Nonreciprocal single-photon frequency converter via multiple semi-infinite coupled-resonator waveguides

TL;DR

This paper proposes a method for nonreciprocal single-photon frequency conversion using coupled-resonator waveguides and optomechanical interactions, enabling dynamic control and potential applications in quantum networks.

Contribution

It introduces a novel scheme for nonreciprocal frequency conversion and circulators for single photons using multiple semi-infinite coupled-resonator waveguides with optomechanical coupling.

Findings

Demonstrated nonreciprocal frequency conversion of single photons.

Designed two types of single-photon circulators with different mechanical modes.

Identified optimal conditions for breaking time-reversal symmetry.

Abstract

We propose to construct a nonreciprocal single-photon frequency converter via multiple semi-infinite coupled-resonator waveguides (CRWs). We first demonstrate that the frequency of a single photon can be converted nonreciprocally through two CRWs, which are coupled indirectly by optomechanical interactions with two nondegenerate mechanical modes. Based on such nonreciprocity, two different single-photon circulators are proposed in the T-shaped waveguides consisting of three semi-infinite CRWs, which are coupled in pairwise by optomechanical interactions. One circulator is proposed by using two nondegenerate mechanical modes and the other one is proposed by using three nondegenerate mechanical modes.
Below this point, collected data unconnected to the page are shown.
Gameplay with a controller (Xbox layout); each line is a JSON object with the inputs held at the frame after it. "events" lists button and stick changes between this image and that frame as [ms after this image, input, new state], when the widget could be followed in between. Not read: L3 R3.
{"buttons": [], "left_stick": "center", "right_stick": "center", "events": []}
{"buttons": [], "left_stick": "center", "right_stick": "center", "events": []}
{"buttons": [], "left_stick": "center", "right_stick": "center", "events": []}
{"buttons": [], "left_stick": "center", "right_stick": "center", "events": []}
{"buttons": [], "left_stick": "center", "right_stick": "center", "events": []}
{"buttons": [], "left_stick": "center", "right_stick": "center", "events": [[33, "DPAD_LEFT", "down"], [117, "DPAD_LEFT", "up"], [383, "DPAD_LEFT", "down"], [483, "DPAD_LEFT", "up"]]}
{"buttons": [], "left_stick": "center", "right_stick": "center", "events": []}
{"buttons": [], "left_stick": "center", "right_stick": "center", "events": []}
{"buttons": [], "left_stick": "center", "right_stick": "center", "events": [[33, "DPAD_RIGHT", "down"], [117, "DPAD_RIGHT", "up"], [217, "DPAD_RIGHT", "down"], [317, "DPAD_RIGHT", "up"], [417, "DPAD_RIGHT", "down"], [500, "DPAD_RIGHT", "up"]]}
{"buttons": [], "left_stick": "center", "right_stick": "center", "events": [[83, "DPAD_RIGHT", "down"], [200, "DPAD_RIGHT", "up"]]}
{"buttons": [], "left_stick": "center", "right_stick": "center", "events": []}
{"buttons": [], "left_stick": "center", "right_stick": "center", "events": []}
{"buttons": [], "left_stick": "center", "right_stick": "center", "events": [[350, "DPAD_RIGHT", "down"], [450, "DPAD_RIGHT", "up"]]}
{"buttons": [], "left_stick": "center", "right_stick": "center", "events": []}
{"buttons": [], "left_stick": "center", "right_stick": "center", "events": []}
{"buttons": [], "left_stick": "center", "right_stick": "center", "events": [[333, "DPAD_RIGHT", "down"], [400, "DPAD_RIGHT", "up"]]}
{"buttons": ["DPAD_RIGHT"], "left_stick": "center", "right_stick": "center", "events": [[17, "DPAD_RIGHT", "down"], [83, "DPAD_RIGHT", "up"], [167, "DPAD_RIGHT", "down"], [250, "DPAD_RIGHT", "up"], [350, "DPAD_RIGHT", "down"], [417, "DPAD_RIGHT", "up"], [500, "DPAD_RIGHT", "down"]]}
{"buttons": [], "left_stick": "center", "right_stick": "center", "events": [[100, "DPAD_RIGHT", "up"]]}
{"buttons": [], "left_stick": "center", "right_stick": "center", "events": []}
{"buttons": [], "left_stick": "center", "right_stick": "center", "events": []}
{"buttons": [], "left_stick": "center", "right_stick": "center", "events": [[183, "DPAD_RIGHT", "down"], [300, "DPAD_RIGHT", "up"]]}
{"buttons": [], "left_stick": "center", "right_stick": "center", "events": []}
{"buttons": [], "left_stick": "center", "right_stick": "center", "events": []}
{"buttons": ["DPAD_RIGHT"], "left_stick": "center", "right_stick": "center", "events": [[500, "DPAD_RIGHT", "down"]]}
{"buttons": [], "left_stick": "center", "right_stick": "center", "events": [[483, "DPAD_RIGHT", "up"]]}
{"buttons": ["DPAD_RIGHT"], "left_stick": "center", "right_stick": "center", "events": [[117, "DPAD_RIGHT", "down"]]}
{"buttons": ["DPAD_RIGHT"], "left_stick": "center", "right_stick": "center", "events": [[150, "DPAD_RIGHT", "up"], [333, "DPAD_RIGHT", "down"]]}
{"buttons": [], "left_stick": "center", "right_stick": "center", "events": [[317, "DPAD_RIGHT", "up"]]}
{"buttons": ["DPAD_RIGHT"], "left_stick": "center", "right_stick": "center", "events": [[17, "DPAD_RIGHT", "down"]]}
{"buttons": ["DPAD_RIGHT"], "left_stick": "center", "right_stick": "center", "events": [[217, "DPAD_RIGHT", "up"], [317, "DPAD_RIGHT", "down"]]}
Nonreciprocal single-photon frequency conversion is induced by breaking the time-reversal symmetry, and the optimal conditions for nonreciprocal frequency conversion are obtained. These proposals can be used to realize nonreciprocal frequency conversion of single photons in any two distinctive waveguides with different frequencies and they can allow for dynamic control of the direction of frequency conversion by tuning the phases of external driving lasers, which may have versatile applications in hybrid quantum networks.